Your task is to reproduce exactly the lines that run from the beginning of the data through the line where "An Intel x86" appears.

☆ ☆ ☆ ☆ ☆

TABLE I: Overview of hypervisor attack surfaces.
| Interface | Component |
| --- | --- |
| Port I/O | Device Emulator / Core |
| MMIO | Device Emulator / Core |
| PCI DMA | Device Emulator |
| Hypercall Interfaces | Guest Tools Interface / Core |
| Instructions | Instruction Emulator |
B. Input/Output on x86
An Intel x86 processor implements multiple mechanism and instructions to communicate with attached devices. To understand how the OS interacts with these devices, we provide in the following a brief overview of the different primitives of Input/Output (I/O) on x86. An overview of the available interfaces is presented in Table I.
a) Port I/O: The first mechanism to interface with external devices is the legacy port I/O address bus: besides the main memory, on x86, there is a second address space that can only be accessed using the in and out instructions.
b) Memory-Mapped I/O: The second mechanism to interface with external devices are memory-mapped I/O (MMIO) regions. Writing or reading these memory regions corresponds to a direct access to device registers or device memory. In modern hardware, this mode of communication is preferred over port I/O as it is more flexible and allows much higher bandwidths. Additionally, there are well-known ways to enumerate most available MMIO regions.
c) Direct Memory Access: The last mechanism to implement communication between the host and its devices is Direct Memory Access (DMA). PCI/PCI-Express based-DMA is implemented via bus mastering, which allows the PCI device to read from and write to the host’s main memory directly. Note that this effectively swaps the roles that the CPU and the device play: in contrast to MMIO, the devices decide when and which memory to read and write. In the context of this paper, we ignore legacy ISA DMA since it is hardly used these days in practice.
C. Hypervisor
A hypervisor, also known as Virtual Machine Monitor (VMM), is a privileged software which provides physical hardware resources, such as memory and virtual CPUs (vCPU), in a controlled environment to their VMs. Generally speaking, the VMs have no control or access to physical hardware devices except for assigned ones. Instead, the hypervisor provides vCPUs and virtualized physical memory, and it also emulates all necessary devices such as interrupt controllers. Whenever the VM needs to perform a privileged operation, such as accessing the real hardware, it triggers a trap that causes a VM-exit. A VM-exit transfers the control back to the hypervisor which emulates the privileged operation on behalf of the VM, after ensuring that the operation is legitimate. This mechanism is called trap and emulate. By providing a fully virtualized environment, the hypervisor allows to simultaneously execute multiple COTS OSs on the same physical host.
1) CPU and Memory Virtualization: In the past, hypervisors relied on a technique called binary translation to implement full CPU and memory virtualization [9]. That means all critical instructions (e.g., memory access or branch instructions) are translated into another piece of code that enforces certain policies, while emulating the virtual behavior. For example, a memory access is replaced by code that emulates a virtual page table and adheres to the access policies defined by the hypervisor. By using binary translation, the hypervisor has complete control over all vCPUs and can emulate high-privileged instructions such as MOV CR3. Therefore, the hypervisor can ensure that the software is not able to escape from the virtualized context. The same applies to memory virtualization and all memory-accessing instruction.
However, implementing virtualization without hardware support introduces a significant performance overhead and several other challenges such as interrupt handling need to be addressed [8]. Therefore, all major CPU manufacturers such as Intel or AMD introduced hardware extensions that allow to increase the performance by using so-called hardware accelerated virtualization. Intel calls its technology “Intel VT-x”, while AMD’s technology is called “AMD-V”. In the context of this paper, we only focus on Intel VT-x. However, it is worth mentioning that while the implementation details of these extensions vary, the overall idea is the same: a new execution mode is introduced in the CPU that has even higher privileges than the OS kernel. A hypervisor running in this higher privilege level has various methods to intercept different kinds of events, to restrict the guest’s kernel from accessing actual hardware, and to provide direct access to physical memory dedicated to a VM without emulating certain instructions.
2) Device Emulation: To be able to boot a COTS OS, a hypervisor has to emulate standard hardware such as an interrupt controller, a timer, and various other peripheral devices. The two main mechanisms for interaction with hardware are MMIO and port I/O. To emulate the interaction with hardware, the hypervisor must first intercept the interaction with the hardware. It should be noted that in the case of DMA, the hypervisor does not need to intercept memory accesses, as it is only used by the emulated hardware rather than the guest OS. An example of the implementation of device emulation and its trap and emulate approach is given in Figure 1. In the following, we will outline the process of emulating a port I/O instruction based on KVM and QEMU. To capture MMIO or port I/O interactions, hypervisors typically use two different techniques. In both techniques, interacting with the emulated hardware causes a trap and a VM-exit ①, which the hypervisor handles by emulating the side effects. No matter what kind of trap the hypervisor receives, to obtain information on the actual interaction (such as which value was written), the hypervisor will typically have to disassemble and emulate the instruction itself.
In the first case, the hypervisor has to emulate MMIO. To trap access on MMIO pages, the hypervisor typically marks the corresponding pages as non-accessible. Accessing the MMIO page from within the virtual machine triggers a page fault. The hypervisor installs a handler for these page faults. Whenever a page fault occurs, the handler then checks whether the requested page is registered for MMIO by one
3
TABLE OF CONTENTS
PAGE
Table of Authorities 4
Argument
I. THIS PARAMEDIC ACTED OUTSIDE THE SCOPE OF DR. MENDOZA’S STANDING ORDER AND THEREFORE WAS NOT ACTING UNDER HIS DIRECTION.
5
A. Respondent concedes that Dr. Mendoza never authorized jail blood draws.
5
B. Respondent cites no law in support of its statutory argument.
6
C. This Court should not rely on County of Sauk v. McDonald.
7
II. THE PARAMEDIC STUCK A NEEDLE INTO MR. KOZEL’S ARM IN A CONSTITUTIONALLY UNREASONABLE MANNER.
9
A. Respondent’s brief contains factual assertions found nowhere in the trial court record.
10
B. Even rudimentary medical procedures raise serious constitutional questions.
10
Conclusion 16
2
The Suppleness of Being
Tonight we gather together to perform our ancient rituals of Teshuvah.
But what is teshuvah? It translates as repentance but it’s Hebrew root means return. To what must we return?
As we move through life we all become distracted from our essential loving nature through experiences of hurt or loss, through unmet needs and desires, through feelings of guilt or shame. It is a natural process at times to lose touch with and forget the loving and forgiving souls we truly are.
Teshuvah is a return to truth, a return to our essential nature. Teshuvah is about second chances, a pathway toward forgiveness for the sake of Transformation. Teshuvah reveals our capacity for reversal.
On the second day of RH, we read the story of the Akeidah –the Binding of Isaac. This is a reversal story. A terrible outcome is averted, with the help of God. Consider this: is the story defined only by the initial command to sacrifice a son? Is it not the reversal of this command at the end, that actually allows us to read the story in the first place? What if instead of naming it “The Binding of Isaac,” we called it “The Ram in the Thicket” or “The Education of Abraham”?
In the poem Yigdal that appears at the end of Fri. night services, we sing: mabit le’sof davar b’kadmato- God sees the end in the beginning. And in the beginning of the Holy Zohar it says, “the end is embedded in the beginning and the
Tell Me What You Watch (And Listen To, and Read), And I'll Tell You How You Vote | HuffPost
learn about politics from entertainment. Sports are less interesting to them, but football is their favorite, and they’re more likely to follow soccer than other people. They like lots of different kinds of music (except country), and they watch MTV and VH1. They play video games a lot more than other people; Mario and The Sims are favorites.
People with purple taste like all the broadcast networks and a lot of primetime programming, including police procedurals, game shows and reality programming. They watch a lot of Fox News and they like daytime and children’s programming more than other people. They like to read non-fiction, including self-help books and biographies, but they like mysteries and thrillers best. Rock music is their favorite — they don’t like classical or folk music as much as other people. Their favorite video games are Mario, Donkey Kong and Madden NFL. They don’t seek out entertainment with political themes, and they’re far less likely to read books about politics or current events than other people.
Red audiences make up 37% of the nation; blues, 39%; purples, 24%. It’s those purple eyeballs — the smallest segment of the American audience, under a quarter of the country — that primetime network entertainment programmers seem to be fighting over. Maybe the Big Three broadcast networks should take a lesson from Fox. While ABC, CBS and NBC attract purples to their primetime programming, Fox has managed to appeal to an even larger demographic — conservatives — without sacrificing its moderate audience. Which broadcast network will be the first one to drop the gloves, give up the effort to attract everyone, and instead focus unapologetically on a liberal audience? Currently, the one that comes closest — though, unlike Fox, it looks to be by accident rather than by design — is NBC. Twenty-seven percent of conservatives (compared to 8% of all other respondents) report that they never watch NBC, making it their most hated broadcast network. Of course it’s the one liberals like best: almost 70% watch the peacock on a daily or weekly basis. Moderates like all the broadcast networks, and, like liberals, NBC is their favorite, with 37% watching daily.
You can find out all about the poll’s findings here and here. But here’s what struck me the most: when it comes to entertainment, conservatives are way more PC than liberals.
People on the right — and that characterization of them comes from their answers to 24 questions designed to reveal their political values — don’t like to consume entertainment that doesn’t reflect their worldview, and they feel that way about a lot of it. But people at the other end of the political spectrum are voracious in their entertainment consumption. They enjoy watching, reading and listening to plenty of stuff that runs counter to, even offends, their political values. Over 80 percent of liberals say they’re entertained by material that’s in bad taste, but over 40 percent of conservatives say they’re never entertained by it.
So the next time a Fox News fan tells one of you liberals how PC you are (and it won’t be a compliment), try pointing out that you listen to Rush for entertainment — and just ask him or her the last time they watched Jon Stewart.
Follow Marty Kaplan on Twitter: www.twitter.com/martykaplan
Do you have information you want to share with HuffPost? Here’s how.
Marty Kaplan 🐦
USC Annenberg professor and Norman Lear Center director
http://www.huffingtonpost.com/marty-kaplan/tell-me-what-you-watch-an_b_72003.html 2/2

☆ ☆ ☆ ☆ ☆

* Written solution:
TABLE I: Overview of hypervisor attack surfaces.
| Interface | Component |
| --- | --- |
| Port I/O | Device Emulator / Core |
| MMIO | Device Emulator / Core |
| PCI DMA | Device Emulator |
| Hypercall Interfaces | Guest Tools Interface / Core |
| Instructions | Instruction Emulator |
B. Input/Output on x86
An Intel x86 processor implements multiple mechanism and instructions to communicate with attached devices. To understand how the OS interacts with these devices, we provide in the following a brief overview of the different primitives of Input/Output (I/O) on x86. An overview of the available interfaces is presented in Table I.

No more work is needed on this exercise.